Records for processing Start Marker

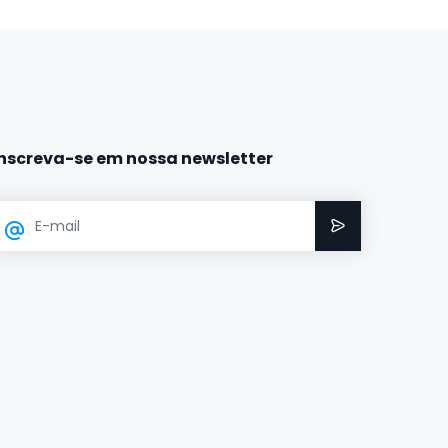
Inscreva-se em nossa newsletter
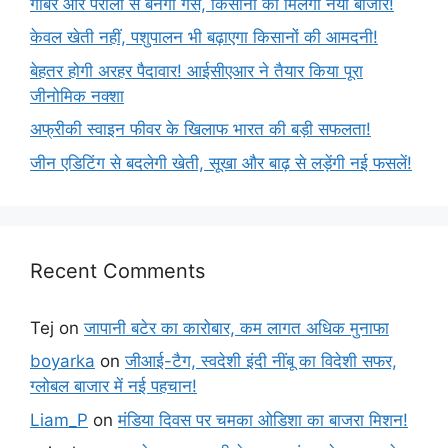
गोबर और पराली से बनेगी गैस, किसानों को मिलेगा नया बाजार!
केवल खेती नहीं, पशुपालन भी बढ़ाएगा किसानों की आमदनी!
बेहतर होगी अरहर पैदावार! आईसीएआर ने तैयार किया पूरा
जीनोमिक नक्शा
अफ्रीकी स्वाइन फीवर के खिलाफ भारत की बड़ी सफलता!
जीन एडिटिंग से बदलेगी खेती, सूखा और बाढ़ से लड़ेंगी नई फसलें!
Recent Comments
Tej
on
जापानी बटेर का कारोबार, कम लागत अधिक मुनाफा
boyarka
on
जीआई-टैग, स्वदेशी इंदी नींबू का विदेशी सफर,
ग्लोबल बाजार में नई पहचान!
Liam_P
on
मंडिया दिवस पर चमका ओडिशा का बाजरा मिशन!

Records for processing End Marker

■ Written task
The lines to return run from the one containing "गोबर और पराली" through the last line of the records above. Give them exactly and include nothing more.

■ Solution to this exercise
गोबर और पराली से बनेगी गैस, किसानों को मिलेगा नया बाजार!
केवल खेती नहीं, पशुपालन भी बढ़ाएगा किसानों की आमदनी!
बेहतर होगी अरहर पैदावार! आईसीएआर ने तैयार किया पूरा
जीनोमिक नक्शा
अफ्रीकी स्वाइन फीवर के खिलाफ भारत की बड़ी सफलता!
जीन एडिटिंग से बदलेगी खेती, सूखा और बाढ़ से लड़ेंगी नई फसलें!
Recent Comments
Tej
on
जापानी बटेर का कारोबार, कम लागत अधिक मुनाफा
boyarka
on
जीआई-टैग, स्वदेशी इंदी नींबू का विदेशी सफर,
ग्लोबल बाजार में नई पहचान!
Liam_P
on
मंडिया दिवस पर चमका ओडिशा का बाजरा मिशन!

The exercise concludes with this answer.